**TASK ITEM:** Among the records, find the lines that hold the string "Left" and return them.

**DATA TO USE:**

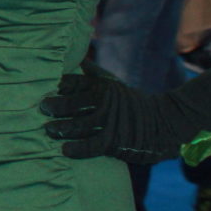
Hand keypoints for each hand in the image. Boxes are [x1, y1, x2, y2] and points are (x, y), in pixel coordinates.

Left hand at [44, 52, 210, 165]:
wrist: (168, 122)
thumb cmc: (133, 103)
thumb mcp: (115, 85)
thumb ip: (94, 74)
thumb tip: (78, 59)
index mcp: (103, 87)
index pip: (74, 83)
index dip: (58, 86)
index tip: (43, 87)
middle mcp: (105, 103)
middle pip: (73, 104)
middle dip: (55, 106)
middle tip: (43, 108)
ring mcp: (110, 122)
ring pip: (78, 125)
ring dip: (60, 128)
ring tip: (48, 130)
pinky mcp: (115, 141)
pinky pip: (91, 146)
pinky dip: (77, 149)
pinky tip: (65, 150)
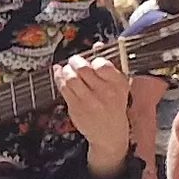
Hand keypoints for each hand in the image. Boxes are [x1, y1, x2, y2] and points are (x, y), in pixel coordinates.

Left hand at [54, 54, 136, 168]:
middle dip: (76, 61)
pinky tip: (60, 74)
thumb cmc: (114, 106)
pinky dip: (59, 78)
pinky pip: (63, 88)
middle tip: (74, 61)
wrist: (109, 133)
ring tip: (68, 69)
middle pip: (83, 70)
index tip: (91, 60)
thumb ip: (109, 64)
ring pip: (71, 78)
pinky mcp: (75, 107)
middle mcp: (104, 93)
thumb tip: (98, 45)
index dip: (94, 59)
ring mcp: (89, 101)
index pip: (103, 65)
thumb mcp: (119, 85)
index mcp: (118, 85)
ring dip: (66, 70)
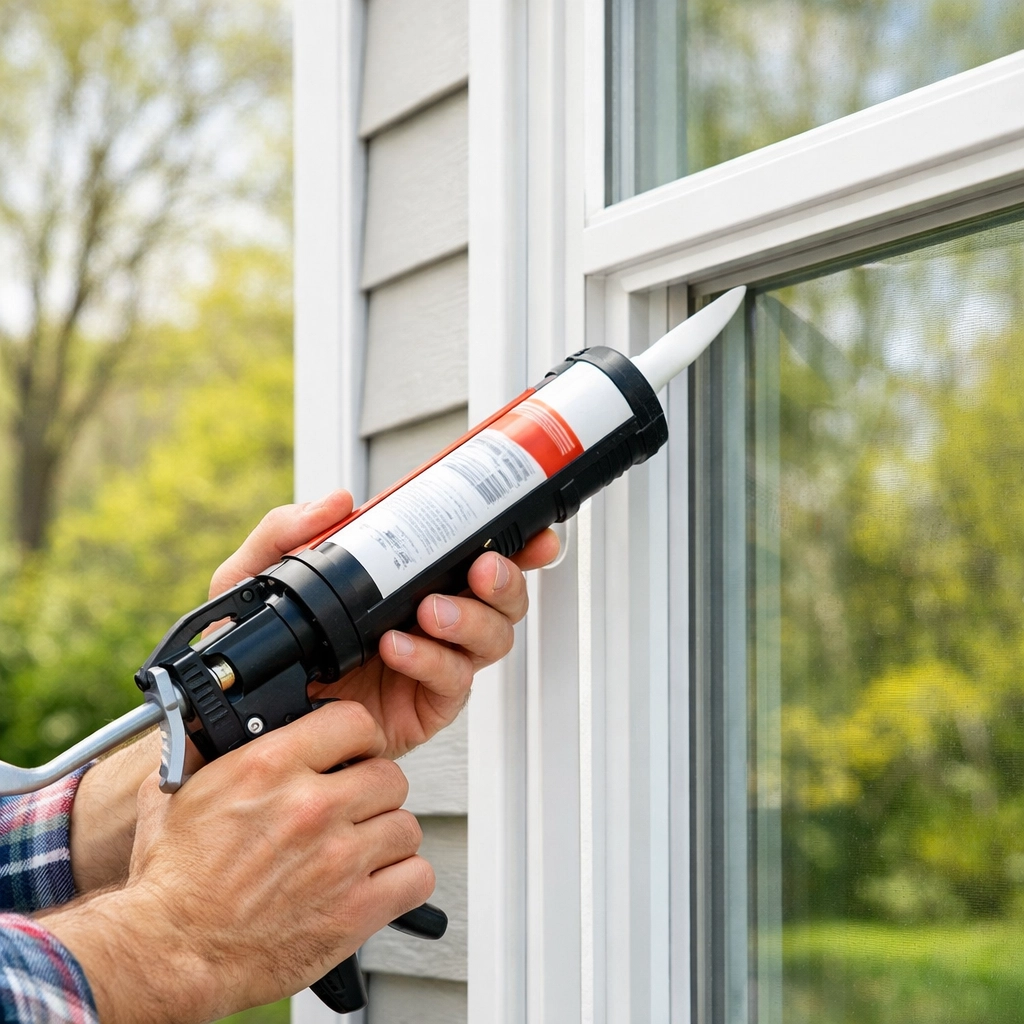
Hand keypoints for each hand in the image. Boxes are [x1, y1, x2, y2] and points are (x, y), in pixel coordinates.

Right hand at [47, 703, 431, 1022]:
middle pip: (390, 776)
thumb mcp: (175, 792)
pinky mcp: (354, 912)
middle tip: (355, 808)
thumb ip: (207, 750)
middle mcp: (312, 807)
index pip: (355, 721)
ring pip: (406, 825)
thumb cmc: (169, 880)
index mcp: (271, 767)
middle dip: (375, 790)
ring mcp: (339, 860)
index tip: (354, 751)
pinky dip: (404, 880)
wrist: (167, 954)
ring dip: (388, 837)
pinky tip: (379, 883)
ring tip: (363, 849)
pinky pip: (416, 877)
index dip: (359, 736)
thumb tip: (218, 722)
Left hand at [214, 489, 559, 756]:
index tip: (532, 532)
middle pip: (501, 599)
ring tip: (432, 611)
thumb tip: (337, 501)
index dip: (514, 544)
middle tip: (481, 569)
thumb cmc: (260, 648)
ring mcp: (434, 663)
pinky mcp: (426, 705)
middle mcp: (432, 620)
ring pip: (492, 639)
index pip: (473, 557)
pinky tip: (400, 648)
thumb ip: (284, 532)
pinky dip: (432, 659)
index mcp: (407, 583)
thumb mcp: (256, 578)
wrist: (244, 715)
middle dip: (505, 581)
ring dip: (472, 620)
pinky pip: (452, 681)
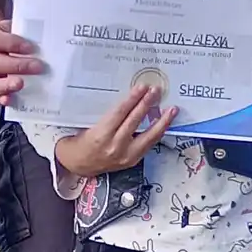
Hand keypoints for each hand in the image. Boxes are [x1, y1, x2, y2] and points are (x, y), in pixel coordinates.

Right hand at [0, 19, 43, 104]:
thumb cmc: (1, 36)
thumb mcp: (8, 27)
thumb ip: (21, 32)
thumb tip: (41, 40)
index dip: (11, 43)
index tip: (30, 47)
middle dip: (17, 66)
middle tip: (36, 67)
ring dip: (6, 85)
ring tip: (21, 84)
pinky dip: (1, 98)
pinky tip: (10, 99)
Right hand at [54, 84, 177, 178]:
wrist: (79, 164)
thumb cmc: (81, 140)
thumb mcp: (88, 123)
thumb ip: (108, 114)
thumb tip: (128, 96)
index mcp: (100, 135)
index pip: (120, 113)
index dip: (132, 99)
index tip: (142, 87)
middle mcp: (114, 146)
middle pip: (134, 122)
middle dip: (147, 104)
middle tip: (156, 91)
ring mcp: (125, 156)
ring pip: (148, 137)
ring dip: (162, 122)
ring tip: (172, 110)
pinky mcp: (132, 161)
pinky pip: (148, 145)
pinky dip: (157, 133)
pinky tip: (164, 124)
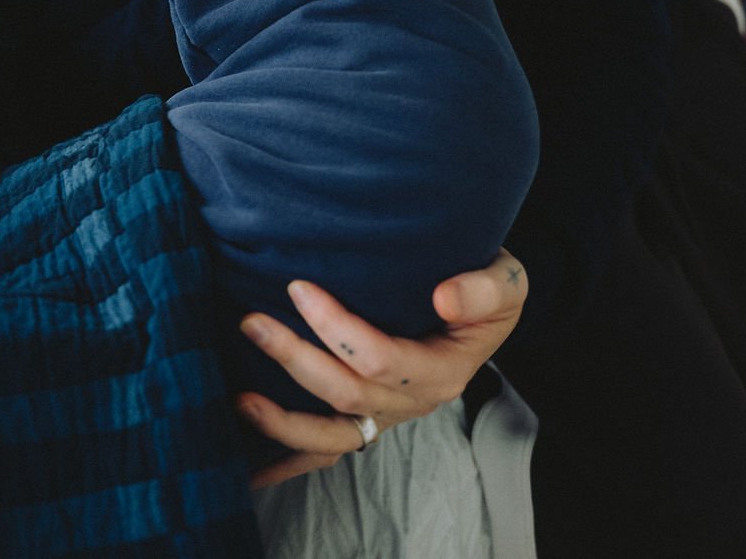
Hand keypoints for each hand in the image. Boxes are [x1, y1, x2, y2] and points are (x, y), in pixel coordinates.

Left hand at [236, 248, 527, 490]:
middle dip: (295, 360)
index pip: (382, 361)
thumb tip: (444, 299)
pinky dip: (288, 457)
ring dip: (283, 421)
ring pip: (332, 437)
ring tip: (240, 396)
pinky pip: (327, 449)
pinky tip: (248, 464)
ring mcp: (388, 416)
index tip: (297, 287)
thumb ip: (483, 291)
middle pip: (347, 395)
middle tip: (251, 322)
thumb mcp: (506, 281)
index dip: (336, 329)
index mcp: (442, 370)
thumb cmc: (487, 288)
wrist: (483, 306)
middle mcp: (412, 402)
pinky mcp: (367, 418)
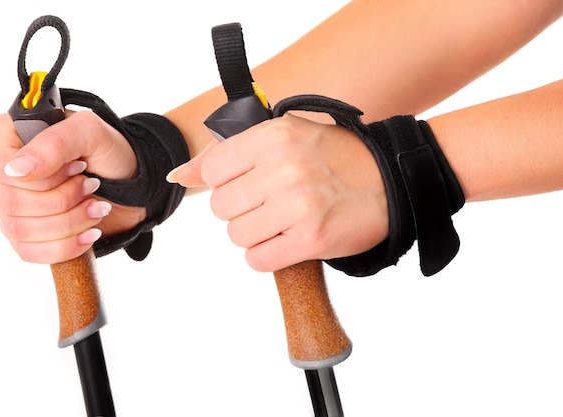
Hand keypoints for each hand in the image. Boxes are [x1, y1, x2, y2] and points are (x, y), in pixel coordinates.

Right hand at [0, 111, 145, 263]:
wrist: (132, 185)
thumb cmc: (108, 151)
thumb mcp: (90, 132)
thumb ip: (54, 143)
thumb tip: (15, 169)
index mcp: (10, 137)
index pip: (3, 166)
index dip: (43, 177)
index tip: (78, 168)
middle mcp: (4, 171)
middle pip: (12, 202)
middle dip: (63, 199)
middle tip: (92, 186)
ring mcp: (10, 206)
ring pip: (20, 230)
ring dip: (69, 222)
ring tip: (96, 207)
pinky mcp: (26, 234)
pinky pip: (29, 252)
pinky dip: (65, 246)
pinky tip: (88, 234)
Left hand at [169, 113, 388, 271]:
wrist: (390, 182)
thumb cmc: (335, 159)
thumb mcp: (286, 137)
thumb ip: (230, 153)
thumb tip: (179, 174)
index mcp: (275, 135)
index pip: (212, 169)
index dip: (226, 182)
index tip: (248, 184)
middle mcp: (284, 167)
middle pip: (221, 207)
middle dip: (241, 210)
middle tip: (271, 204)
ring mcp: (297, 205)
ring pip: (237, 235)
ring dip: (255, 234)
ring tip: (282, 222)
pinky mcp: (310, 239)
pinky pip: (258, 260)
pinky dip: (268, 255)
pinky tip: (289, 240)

* * *

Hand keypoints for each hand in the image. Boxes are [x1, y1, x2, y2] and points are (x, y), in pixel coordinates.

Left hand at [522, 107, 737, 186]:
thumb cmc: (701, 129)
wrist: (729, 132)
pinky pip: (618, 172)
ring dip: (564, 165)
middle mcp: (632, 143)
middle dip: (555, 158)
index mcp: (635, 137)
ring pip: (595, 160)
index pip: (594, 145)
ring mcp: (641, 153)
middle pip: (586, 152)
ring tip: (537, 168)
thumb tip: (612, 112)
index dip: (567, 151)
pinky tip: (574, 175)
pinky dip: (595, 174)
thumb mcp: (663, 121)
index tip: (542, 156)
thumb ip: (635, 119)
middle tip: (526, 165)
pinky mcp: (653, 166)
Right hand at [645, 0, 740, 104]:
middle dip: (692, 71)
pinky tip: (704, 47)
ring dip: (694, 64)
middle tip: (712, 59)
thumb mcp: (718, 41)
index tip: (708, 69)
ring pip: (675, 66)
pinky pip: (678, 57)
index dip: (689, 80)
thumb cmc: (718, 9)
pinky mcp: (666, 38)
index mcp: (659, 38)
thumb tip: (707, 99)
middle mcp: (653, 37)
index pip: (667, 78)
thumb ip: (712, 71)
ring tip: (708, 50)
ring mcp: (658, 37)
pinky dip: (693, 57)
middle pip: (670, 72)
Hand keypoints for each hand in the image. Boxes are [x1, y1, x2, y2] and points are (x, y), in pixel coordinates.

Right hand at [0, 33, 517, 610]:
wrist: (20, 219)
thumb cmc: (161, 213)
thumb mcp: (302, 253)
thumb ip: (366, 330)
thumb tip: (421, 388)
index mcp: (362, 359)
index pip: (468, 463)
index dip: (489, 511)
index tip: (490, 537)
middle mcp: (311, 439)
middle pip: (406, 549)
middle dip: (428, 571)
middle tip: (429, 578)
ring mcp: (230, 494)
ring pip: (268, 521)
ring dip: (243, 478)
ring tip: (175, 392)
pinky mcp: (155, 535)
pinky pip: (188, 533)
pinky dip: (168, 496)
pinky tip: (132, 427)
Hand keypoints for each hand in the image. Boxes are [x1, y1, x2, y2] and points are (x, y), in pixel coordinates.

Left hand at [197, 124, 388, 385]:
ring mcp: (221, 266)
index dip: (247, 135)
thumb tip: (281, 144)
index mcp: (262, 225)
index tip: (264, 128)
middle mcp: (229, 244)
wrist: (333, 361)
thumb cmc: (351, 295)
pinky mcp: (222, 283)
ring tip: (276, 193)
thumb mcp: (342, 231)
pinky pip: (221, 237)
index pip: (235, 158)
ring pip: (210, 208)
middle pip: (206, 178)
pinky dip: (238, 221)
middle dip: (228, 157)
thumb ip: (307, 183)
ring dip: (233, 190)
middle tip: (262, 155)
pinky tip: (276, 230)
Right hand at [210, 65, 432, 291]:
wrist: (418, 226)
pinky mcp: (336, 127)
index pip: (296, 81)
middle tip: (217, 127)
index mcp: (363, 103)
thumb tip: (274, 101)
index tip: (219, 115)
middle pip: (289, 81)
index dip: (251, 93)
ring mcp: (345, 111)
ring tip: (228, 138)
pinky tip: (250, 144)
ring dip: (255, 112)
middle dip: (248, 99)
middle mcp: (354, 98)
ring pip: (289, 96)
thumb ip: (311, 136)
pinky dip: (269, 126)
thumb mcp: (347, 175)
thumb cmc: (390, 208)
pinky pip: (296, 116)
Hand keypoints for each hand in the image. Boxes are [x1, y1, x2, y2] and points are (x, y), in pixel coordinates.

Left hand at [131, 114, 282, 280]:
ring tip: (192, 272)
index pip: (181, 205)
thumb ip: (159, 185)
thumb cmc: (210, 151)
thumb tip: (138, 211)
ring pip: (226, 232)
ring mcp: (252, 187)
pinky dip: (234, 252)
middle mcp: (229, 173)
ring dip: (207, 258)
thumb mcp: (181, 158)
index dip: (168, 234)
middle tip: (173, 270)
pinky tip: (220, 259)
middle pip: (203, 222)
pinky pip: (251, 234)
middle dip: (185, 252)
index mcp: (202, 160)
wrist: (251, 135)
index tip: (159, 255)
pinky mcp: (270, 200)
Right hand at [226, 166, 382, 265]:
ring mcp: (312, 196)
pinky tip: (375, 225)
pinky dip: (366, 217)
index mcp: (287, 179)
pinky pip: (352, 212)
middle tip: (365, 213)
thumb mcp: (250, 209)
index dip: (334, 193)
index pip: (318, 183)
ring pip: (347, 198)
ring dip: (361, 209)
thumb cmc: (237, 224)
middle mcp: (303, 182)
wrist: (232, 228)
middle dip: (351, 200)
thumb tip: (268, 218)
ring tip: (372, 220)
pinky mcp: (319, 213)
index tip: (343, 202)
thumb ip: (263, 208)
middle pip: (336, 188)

* * *

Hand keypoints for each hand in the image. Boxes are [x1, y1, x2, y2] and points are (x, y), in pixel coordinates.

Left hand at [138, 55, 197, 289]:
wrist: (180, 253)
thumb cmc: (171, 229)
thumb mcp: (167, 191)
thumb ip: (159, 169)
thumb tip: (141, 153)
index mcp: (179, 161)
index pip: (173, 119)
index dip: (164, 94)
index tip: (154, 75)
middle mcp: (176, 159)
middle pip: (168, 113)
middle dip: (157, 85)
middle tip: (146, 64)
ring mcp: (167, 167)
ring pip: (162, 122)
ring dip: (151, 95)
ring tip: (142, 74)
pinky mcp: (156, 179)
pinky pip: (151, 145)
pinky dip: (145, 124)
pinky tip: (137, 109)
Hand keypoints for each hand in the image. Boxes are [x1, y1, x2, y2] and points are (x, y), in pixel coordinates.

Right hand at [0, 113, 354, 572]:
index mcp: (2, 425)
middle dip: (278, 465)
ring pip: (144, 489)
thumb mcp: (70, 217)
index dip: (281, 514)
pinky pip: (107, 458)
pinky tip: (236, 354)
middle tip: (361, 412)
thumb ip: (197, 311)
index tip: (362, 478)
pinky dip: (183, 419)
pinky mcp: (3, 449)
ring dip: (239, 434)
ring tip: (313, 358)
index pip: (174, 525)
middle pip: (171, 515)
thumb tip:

**EXERCISE RESULT:**
Left hand at [44, 52, 210, 165]:
Left hand at [54, 54, 136, 168]:
Left hand at [214, 489, 559, 756]:
Left hand at [236, 248, 527, 490]:
Left hand at [169, 113, 388, 271]:
Left hand at [522, 107, 737, 186]:
Left hand at [197, 124, 388, 385]:
Left hand at [131, 114, 282, 280]:
Left hand at [138, 55, 197, 289]:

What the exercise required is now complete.